■ To-do item ■
Return every line of the data below, exactly.

■ Supplied data ■
▶

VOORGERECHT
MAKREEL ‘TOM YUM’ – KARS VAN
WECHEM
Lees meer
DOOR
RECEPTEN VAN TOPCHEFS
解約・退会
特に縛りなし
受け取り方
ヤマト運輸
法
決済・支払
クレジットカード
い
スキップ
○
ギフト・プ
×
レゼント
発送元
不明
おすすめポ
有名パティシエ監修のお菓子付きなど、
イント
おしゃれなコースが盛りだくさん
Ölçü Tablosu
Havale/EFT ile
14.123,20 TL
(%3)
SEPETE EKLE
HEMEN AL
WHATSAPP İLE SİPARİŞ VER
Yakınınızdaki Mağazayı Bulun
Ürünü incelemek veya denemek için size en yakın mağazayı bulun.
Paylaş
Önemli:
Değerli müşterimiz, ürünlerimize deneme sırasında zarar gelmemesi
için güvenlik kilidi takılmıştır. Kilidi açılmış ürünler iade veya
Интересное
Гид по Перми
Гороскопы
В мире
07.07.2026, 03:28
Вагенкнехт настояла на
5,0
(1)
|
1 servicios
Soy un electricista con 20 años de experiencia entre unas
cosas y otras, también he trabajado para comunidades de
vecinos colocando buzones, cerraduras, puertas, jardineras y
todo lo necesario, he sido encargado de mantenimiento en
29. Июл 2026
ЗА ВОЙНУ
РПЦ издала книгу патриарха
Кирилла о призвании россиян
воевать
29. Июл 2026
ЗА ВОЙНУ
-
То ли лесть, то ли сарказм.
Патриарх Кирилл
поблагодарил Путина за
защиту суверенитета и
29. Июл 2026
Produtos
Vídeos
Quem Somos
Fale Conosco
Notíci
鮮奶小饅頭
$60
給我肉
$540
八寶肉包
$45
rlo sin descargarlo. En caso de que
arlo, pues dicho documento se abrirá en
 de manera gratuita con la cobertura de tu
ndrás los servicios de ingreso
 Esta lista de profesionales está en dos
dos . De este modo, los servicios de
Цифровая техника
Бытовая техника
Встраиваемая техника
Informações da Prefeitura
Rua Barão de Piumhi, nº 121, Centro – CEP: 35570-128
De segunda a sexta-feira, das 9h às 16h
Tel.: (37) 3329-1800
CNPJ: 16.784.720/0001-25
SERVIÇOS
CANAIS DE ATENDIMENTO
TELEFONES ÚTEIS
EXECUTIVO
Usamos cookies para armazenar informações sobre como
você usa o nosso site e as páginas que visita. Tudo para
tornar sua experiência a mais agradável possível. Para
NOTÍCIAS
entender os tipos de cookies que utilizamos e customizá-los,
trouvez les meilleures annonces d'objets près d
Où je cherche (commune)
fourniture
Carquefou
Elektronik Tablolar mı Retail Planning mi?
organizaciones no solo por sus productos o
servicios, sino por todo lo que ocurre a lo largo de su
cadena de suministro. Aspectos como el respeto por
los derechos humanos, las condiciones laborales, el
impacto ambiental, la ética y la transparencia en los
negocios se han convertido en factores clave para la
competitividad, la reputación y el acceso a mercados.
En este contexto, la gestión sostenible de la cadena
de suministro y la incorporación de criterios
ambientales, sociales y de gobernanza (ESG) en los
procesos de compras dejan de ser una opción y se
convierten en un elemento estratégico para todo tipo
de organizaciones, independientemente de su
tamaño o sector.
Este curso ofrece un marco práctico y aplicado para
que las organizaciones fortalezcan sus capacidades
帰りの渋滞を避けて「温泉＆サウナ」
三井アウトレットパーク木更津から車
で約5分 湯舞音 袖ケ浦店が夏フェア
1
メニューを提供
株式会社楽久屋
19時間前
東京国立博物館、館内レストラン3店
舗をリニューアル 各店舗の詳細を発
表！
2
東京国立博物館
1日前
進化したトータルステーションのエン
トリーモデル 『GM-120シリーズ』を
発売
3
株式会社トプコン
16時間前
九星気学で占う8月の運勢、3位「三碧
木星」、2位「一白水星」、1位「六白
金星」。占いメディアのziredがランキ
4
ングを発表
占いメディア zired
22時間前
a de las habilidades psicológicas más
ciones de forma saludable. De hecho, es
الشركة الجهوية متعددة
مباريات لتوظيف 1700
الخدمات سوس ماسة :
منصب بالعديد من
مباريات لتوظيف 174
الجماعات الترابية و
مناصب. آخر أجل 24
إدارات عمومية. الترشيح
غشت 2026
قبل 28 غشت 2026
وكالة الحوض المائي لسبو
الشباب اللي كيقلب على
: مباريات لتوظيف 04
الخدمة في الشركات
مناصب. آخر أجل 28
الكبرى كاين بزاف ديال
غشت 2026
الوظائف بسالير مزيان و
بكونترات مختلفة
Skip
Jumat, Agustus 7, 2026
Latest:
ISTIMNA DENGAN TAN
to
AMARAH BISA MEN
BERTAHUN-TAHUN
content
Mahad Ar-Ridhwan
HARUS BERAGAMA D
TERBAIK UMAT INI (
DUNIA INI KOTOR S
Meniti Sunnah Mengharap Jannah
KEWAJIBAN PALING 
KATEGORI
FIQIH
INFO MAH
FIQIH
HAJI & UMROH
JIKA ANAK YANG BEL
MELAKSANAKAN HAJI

◀

■ Answer to this task ■
VOORGERECHT
MAKREEL ‘TOM YUM’ – KARS VAN
WECHEM
Lees meer
DOOR
RECEPTEN VAN TOPCHEFS
解約・退会
特に縛りなし
受け取り方
ヤマト運輸
法
決済・支払
クレジットカード
い
スキップ
○
ギフト・プ
×
レゼント
発送元
不明
おすすめポ
有名パティシエ監修のお菓子付きなど、
イント
おしゃれなコースが盛りだくさん
Ölçü Tablosu
Havale/EFT ile
14.123,20 TL
(%3)
SEPETE EKLE
HEMEN AL
WHATSAPP İLE SİPARİŞ VER
Yakınınızdaki Mağazayı Bulun
Ürünü incelemek veya denemek için size en yakın mağazayı bulun.
Paylaş
Önemli:
Değerli müşterimiz, ürünlerimize deneme sırasında zarar gelmemesi
için güvenlik kilidi takılmıştır. Kilidi açılmış ürünler iade veya
Интересное
Гид по Перми
Гороскопы
В мире
07.07.2026, 03:28
Вагенкнехт настояла на
5,0
(1)
|
1 servicios
Soy un electricista con 20 años de experiencia entre unas
cosas y otras, también he trabajado para comunidades de
vecinos colocando buzones, cerraduras, puertas, jardineras y
todo lo necesario, he sido encargado de mantenimiento en
29. Июл 2026
ЗА ВОЙНУ
РПЦ издала книгу патриарха
Кирилла о призвании россиян
воевать
29. Июл 2026
ЗА ВОЙНУ
-
То ли лесть, то ли сарказм.
Патриарх Кирилл
поблагодарил Путина за
защиту суверенитета и
29. Июл 2026
Produtos
Vídeos
Quem Somos
Fale Conosco
Notíci
鮮奶小饅頭
$60
給我肉
$540
八寶肉包
$45
rlo sin descargarlo. En caso de que
arlo, pues dicho documento se abrirá en
 de manera gratuita con la cobertura de tu
ndrás los servicios de ingreso
 Esta lista de profesionales está en dos
dos . De este modo, los servicios de
Цифровая техника
Бытовая техника
Встраиваемая техника
Informações da Prefeitura
Rua Barão de Piumhi, nº 121, Centro – CEP: 35570-128
De segunda a sexta-feira, das 9h às 16h
Tel.: (37) 3329-1800
CNPJ: 16.784.720/0001-25
SERVIÇOS
CANAIS DE ATENDIMENTO
TELEFONES ÚTEIS
EXECUTIVO
Usamos cookies para armazenar informações sobre como
você usa o nosso site e as páginas que visita. Tudo para
tornar sua experiência a mais agradável possível. Para
NOTÍCIAS
entender os tipos de cookies que utilizamos e customizá-los,
trouvez les meilleures annonces d'objets près d
Où je cherche (commune)
fourniture
Carquefou
Elektronik Tablolar mı Retail Planning mi?
organizaciones no solo por sus productos o
servicios, sino por todo lo que ocurre a lo largo de su
cadena de suministro. Aspectos como el respeto por
los derechos humanos, las condiciones laborales, el
impacto ambiental, la ética y la transparencia en los
negocios se han convertido en factores clave para la
competitividad, la reputación y el acceso a mercados.
En este contexto, la gestión sostenible de la cadena
de suministro y la incorporación de criterios
ambientales, sociales y de gobernanza (ESG) en los
procesos de compras dejan de ser una opción y se
convierten en un elemento estratégico para todo tipo
de organizaciones, independientemente de su
tamaño o sector.
Este curso ofrece un marco práctico y aplicado para
que las organizaciones fortalezcan sus capacidades
帰りの渋滞を避けて「温泉＆サウナ」
三井アウトレットパーク木更津から車
で約5分 湯舞音 袖ケ浦店が夏フェア
1
メニューを提供
株式会社楽久屋
19時間前
東京国立博物館、館内レストラン3店
舗をリニューアル 各店舗の詳細を発
表！
2
東京国立博物館
1日前
進化したトータルステーションのエン
トリーモデル 『GM-120シリーズ』を
発売
3
株式会社トプコン
16時間前
九星気学で占う8月の運勢、3位「三碧
木星」、2位「一白水星」、1位「六白
金星」。占いメディアのziredがランキ
4
ングを発表
占いメディア zired
22時間前
a de las habilidades psicológicas más
ciones de forma saludable. De hecho, es
الشركة الجهوية متعددة
مباريات لتوظيف 1700
الخدمات سوس ماسة :
منصب بالعديد من
مباريات لتوظيف 174
الجماعات الترابية و
مناصب. آخر أجل 24
إدارات عمومية. الترشيح
غشت 2026
قبل 28 غشت 2026
وكالة الحوض المائي لسبو
الشباب اللي كيقلب على
: مباريات لتوظيف 04
الخدمة في الشركات
مناصب. آخر أجل 28
الكبرى كاين بزاف ديال
غشت 2026
الوظائف بسالير مزيان و
بكونترات مختلفة
Skip
Jumat, Agustus 7, 2026
Latest:
ISTIMNA DENGAN TAN
to
AMARAH BISA MEN
BERTAHUN-TAHUN
content
Mahad Ar-Ridhwan
HARUS BERAGAMA D
TERBAIK UMAT INI (
DUNIA INI KOTOR S
Meniti Sunnah Mengharap Jannah
KEWAJIBAN PALING 
KATEGORI
FIQIH
INFO MAH
FIQIH
HAJI & UMROH
JIKA ANAK YANG BEL
MELAKSANAKAN HAJI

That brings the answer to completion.